In this figure, the orthogonal rotation is the solid lines, which are orthogonal to each other. As a result, they fail to intersect with either cluster of observed variables, and so the there will not be a simple structure. However, the dashed lines are the common factors when they are not assumed to be independent, and so can move freely to intersect with each cluster, providing a better simple structure. There are a number of oblique rotation methods available, including Promax, Orthoblique, and direct quartimin rotation (part of a family of direct oblimin rotation methods). We’ll not discuss the differences between these methods. However, there are a couple of points to think about when interpreting any results following rotation.

First, the sign of the common factors is arbitrary - a measured variable might be positively or negatively loaded on the factor, but the absolute value of the loading will stay the same, since a factor can be positive or negative. Second, after rotation the ordering of common factors can be arbitrary. Although the model fit, variance accounted for by the factor, or the communalities will stay the same, rotation redistributes the variance accounted for by the factors so the first factor may no longer explain more variance than the second one. As a result, you can re-order the common factors after rotation.

Also, unlike with orthagnol rotation, following oblique rotation the factor loadings are not longer the correlation between common factors and observed variables. Instead, the factor loadings are effetively the same as standardised partial regression coefficients. In other words, they are the standardised units of increase in the observed variable given one standardised unit of increase in the common factor (1SD greater), when controlling for other common factors. As a result, they are not bound between -1 and 1, and squaring them does not give the proportion of variance in the measured variable accounted for by the common factor.

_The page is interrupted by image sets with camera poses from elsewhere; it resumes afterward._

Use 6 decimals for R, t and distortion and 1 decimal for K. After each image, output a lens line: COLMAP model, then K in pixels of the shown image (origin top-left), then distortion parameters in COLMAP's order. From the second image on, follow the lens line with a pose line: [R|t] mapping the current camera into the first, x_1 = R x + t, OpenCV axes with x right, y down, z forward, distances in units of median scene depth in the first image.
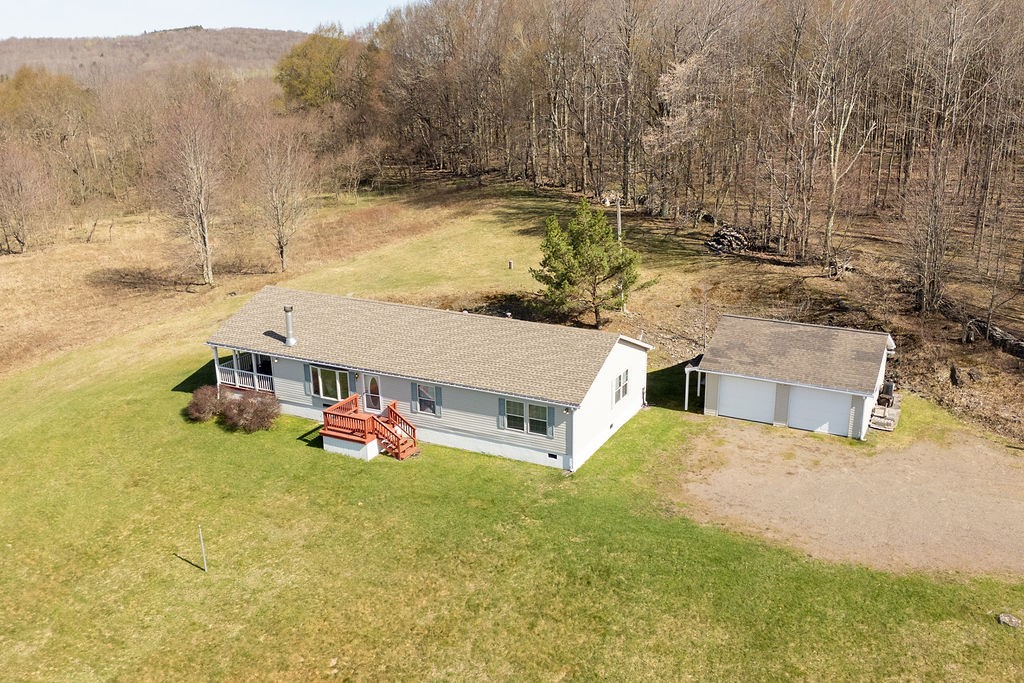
lens RADIAL K [[952.6, 0, 555.9], [0, 952.6, 340.1], [0, 0, 1]] dist [0.078550, 0.000000]
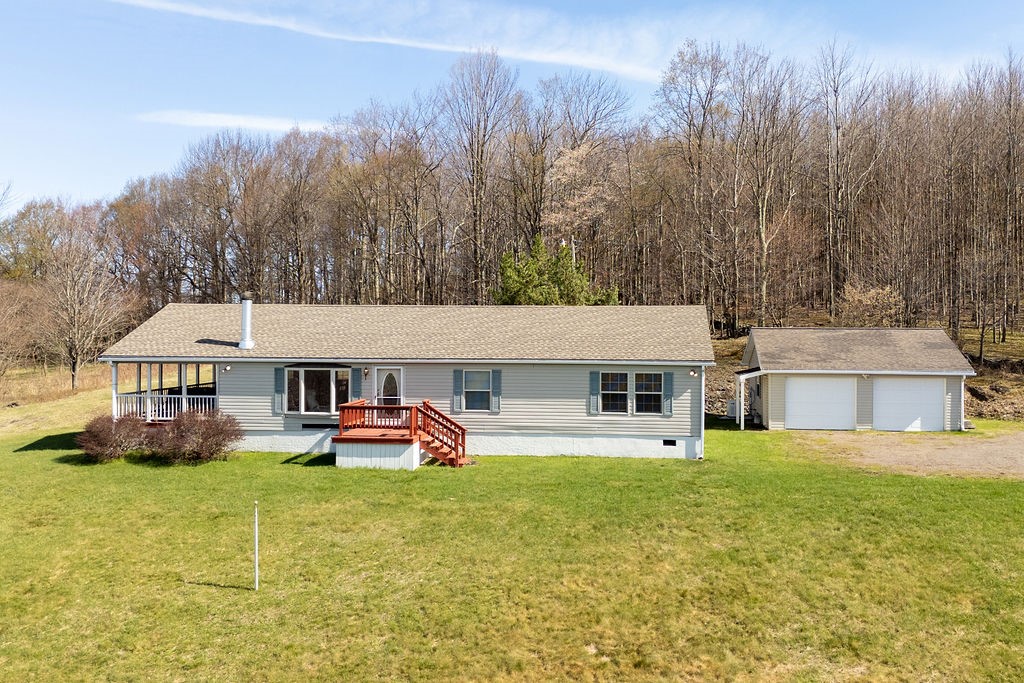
lens RADIAL K [[952.6, 0, 538.0], [0, 952.6, 341.2], [0, 0, 1]] dist [0.078550, 0.000000]
pose [[0.940824, 0.002118, 0.338888, -0.343526], [0.097255, 0.956232, -0.275976, 0.234740], [-0.324640, 0.292603, 0.899440, 0.325352]]
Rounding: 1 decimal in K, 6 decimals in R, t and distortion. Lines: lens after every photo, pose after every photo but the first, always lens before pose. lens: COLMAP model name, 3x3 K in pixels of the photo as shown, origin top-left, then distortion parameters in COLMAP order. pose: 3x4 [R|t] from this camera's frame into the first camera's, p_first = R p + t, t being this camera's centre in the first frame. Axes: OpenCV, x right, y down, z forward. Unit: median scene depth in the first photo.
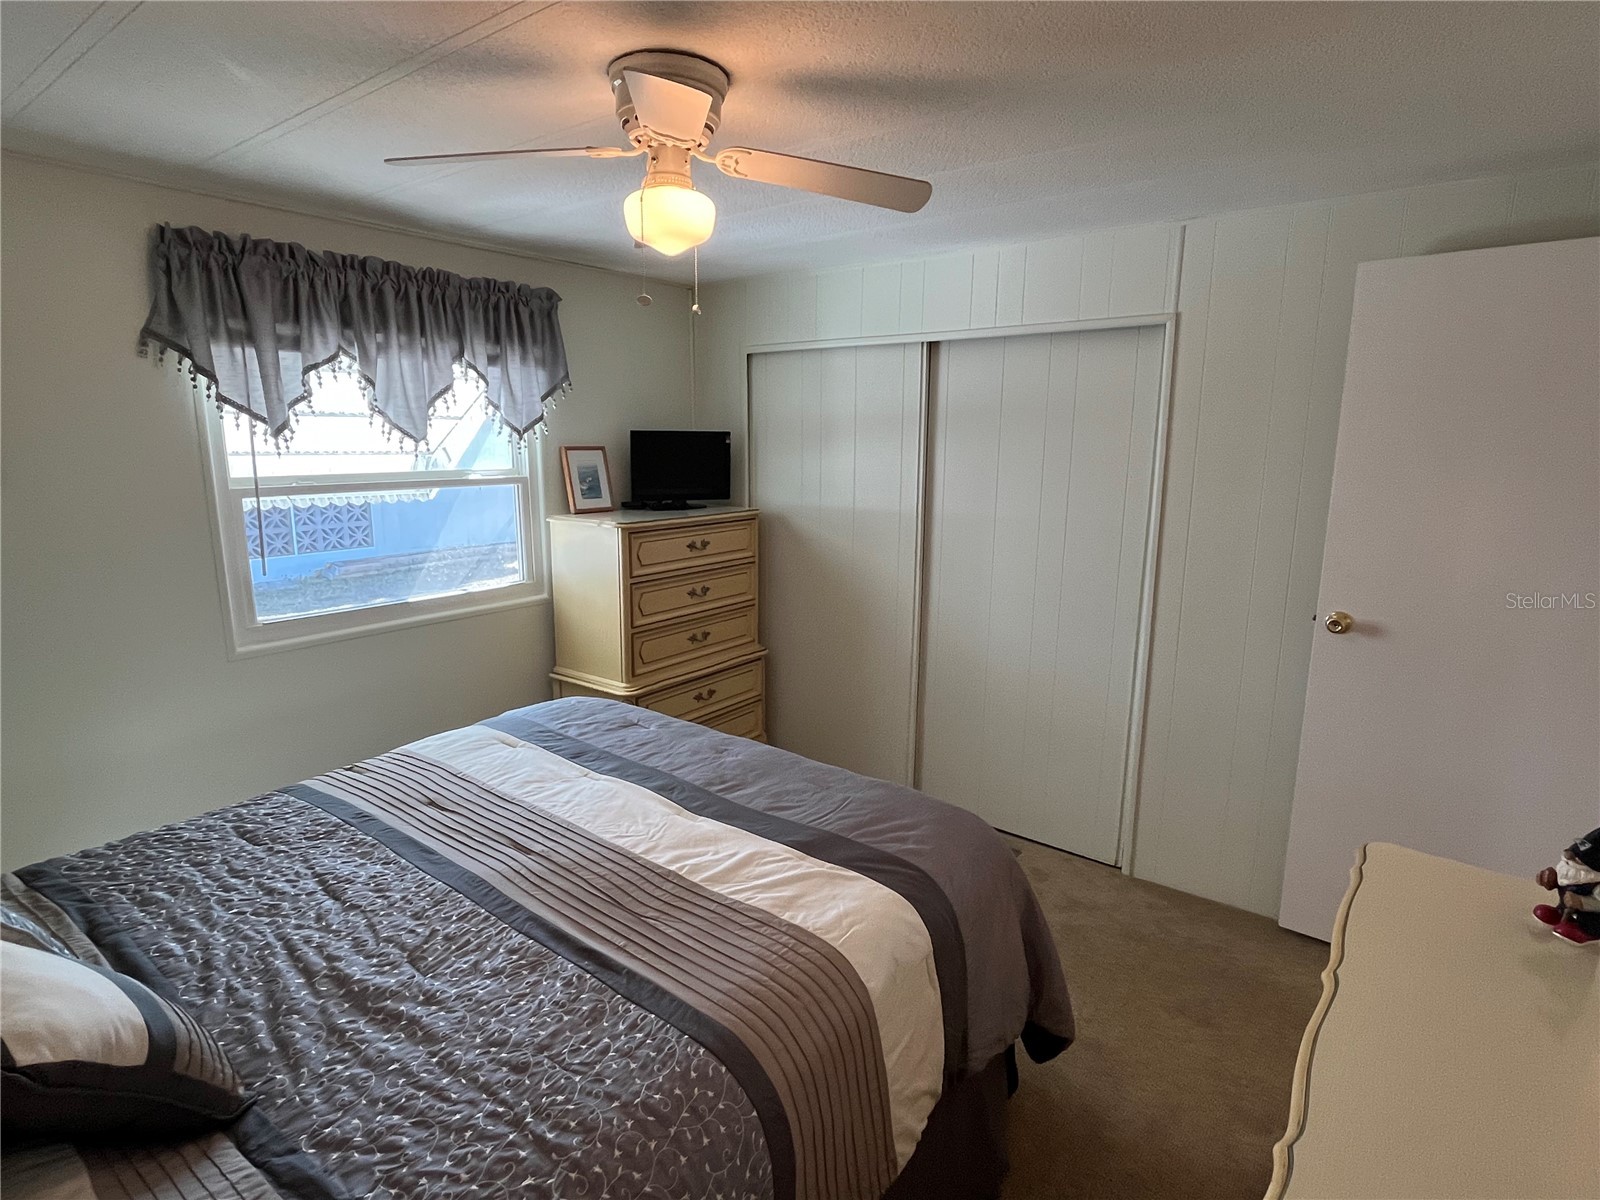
lens RADIAL K [[846.5, 0, 792.6], [0, 846.5, 600.5], [0, 0, 1]] dist [-0.004185, -0.000635]
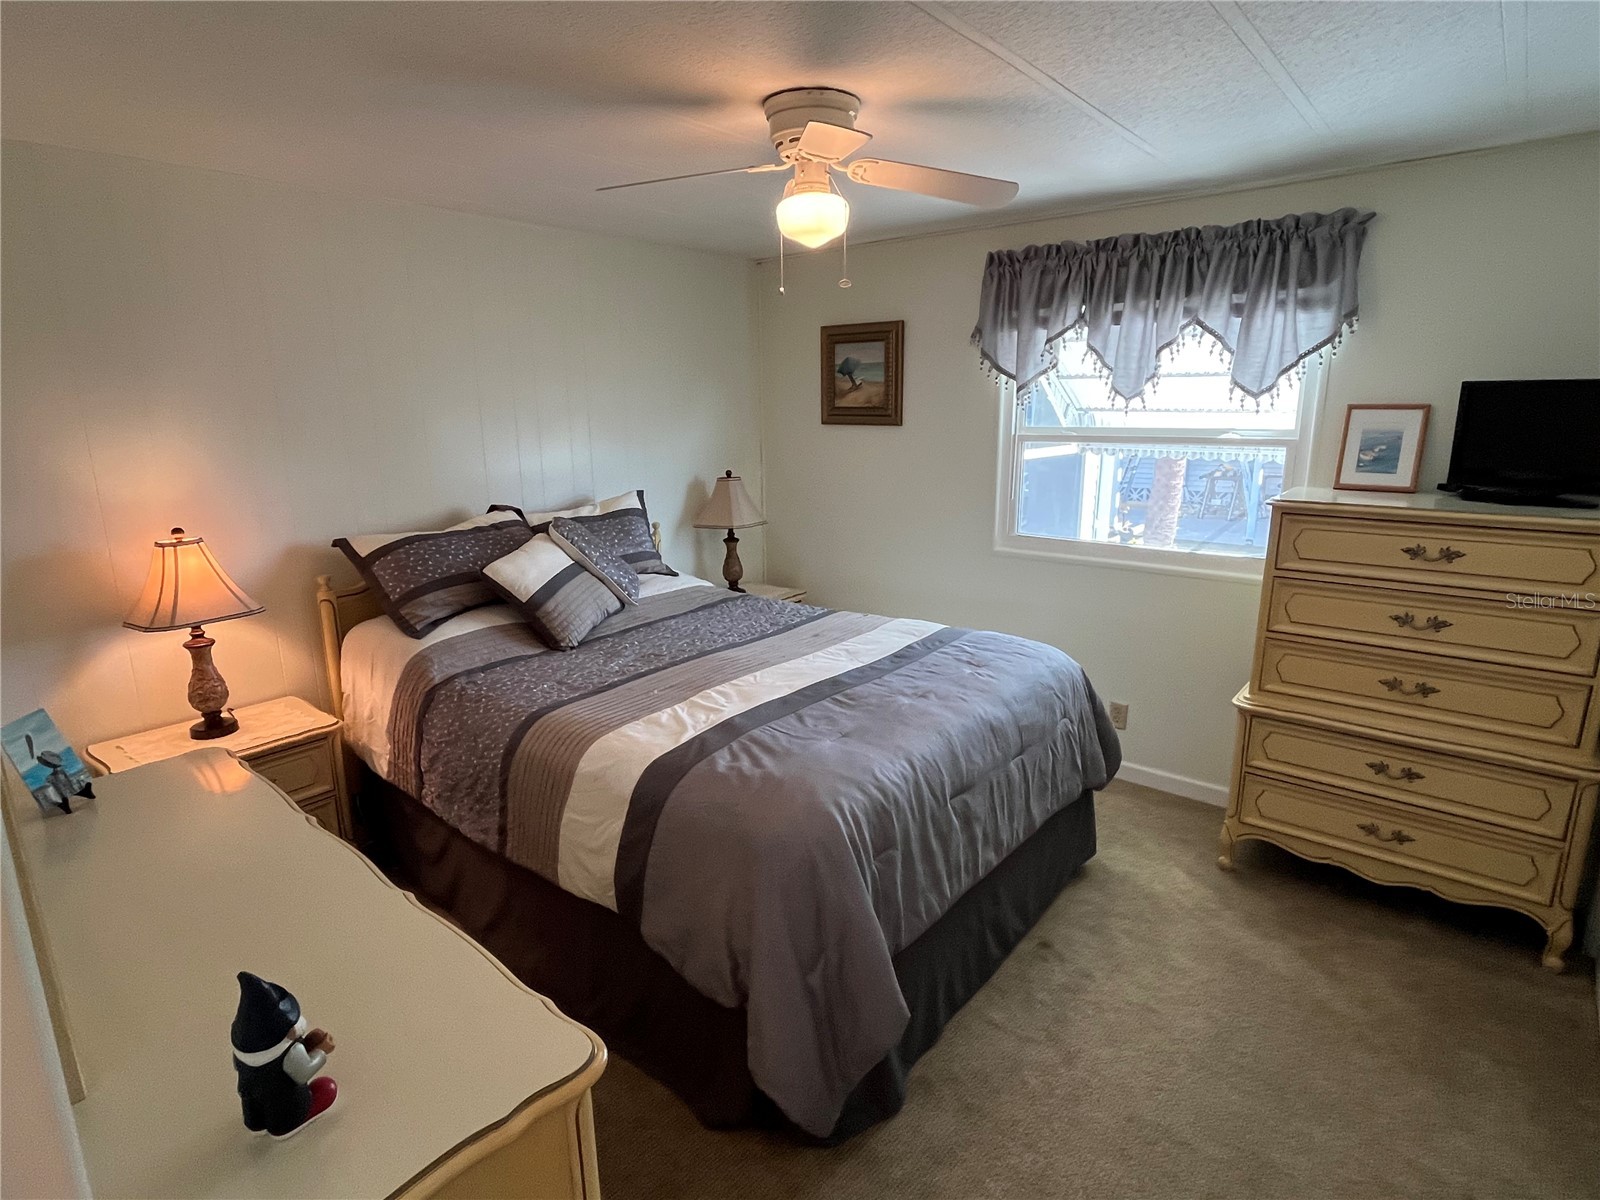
lens RADIAL K [[846.5, 0, 792.6], [0, 846.5, 600.5], [0, 0, 1]] dist [-0.004185, -0.000635]
pose [[-0.051061, 0.224218, -0.973200, 0.785522], [-0.182884, 0.955894, 0.229826, -0.124799], [0.981808, 0.189718, -0.007803, 0.712334]]
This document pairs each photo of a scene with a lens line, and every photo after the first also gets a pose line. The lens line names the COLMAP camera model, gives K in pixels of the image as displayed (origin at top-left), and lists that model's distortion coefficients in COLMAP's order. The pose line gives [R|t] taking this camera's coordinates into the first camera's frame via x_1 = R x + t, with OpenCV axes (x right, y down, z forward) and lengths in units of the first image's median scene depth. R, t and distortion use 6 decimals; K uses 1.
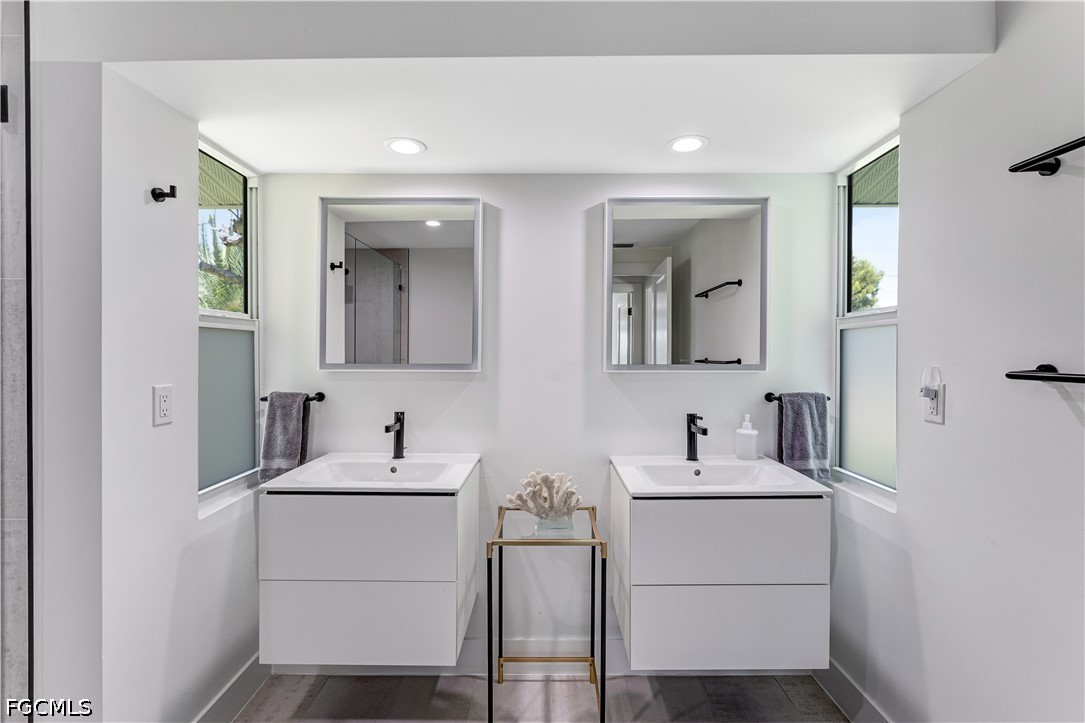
lens RADIAL K [[494.9, 0, 542.8], [0, 494.9, 357.1], [0, 0, 1]] dist [0.003461, -0.001406]
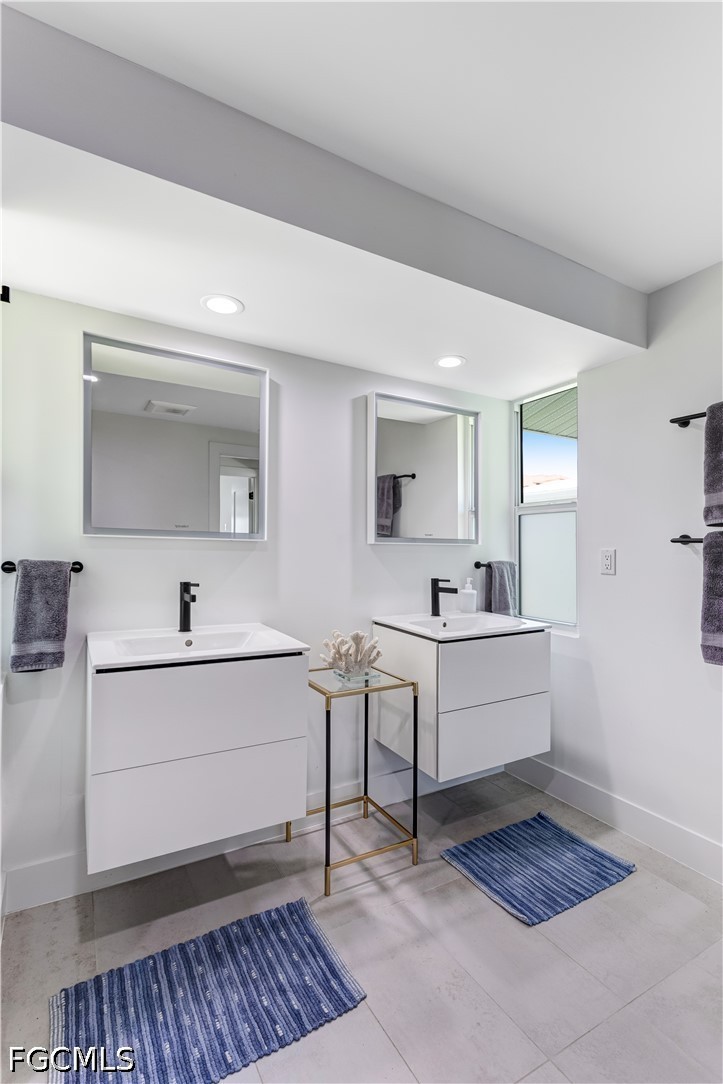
lens RADIAL K [[493.7, 0, 361.5], [0, 493.7, 542.0], [0, 0, 1]] dist [-0.000867, -0.000399]
pose [[0.867774, 0.019331, 0.496583, -0.469832], [-0.014218, 0.999800, -0.014074, 0.044813], [-0.496756, 0.005153, 0.867875, 0.027037]]
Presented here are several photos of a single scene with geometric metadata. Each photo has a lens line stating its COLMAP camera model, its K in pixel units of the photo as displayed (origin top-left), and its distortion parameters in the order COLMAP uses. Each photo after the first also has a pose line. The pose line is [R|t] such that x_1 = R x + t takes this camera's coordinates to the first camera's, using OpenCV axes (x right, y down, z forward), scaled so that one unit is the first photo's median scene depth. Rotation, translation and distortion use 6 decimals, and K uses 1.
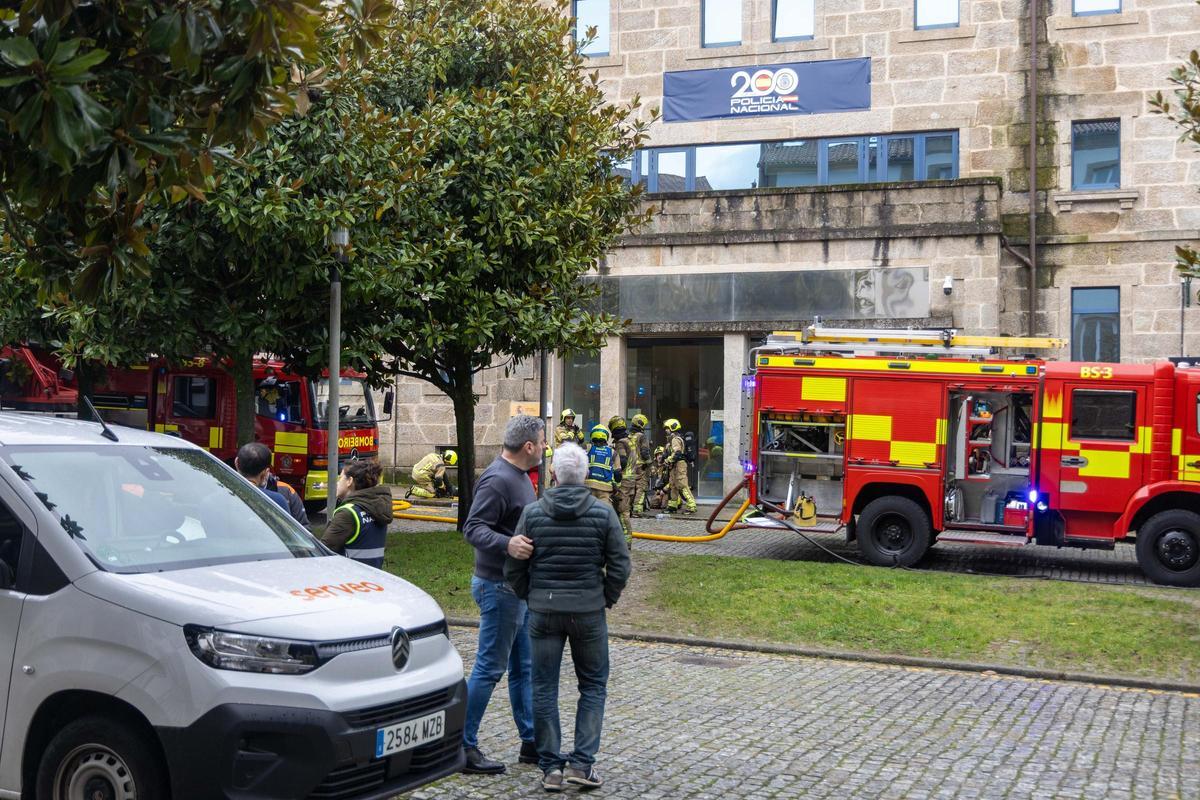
lens RADIAL K [[1435.9, 0, 600.0], [0, 1435.9, 400.0], [0, 0, 1]] dist [-0.012344, -0.011297]
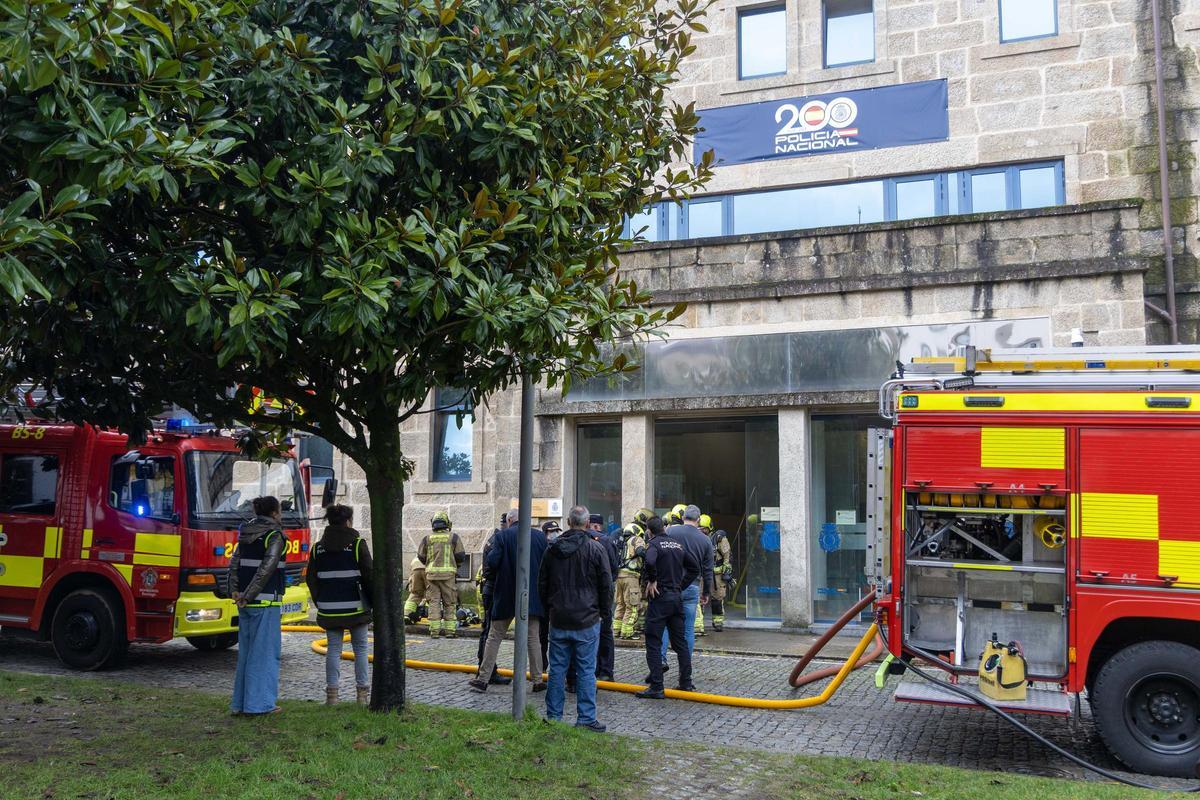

Three matrixes are often reported by statistical software, following oblique rotation; the pattern matrix, structure matrix, and the factor correlation matrix. The pattern matrix is the rotated factor loading matrix, and represents the influence of each common factor on the observed variable, controlling for the other common factors. The structure matrix is the correlations between common factors and measurd variables without controlling for the other common factors. The pattern matrix is often the one of greatest interest to researchers. The third matrix is the factor correlation matrix, corresponding to \(\Phi\), which can be interpreted as a matrix of correlations. These are correlations between latent variables, after controlling for the unique factors (including measurement error).

The case of ordinal data

So far we’ve just been looking at equal interval data. However, what happens when you are using data that might not be equal interval, such as ordinal data from Likert scales? This is a very common problem and has a relatively easy solution. Pearson’s correlations are typically used to estimate the correlation matrix. However, when using this approach we have to make the assumption of equal interval. Polychoric correlation is the correlation [of the bivariate normal distribution] of the latent variables (see this paper for more details). The assumption is that the observed ordinal variable is caused by a continuous latent variable, and so you can look at the correlations between those latent variables referred to as the polychoric correlation. You can then perform the factor analysis on that polychoric correlation, assuming that each ordinal variable truly is described by an underlying latent variable. Polychoric correlation is typically recommended for ordinal data, and the results will be the same as those from using Pearson’s correlation if the data is actually equal interval (see here).